Although my contemporaries would probably disagree, a large part of me has always believed that live readings should do more than what the prose does on paper alone. It is the difference between simply buying the album and going to the concert. Therefore, we should not simply read. We should perform. We should do the things we can’t do in print, and the bar reading appears to be more encouraging of that. Or perhaps I’ve become desensitized to the unnerving nature of getting up in front of a crowd of strangers and am now compelled to up the ante. As filmmakers and musicians take more risks, so must the author, it seems.
This isn’t me saying that the bookstore reading is dead. Far from it. But the game has most definitely changed from how it was ten years ago. The emerging author doesn’t have the luxury of having a tour laid out for them.

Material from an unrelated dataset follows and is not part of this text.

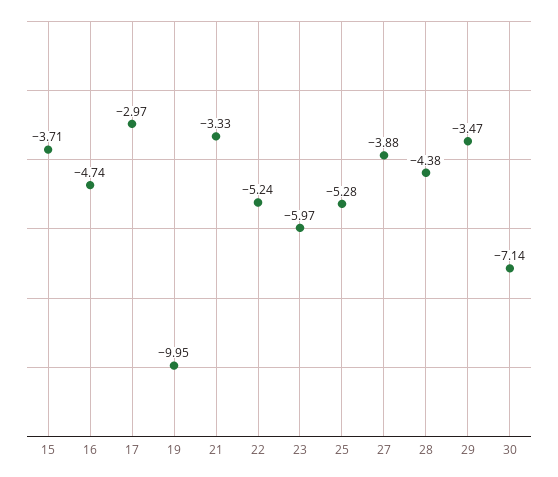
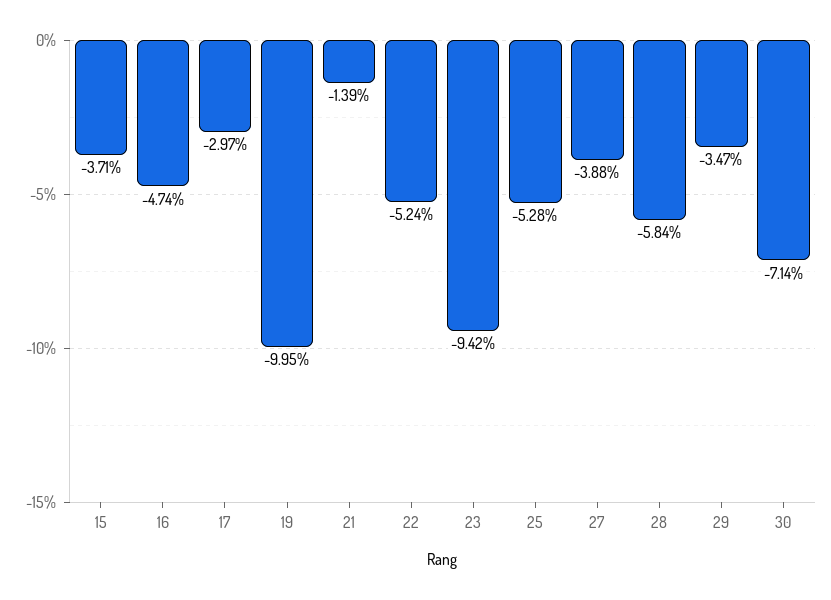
21: -3.33 -> -1.39
23: -5.97 -> -9.42
28: -4.38 -> -5.84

They have to book their own gigs, and sell it in a way that goes beyond “come watch me read stories.” We’re integrating Twitter and prizes and booze. A certain amount of showmanship is required to get the people onboard. This is a literary affair, but one with a party-like social element to it. Coming off stage and having an audience member buy you a whiskey shot or ask for a photo to put on their Instagram feed is not uncommon. In the book store we’re authors, but in a bar, we’re a little bit closer to rock stars.

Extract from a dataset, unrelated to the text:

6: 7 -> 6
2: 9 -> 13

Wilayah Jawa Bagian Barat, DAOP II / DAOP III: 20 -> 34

Of course, this is a ‘different strokes for different folks’ type of scenario. Some live readers relish the quiet, submissive audience hanging on their every word. Others long for the social experience of the bar after being locked away in the writer’s cave for so long. Each venue has its own advantages, but when we examine the statistics, one of these clearly worked better than the other: the bar had more people, we sold more books, we got better footage, and I think I can safely assume that we had more fun. When I wish to simply read literature, I think of the bookstore. When I want to celebrate the written word, I head to the bar.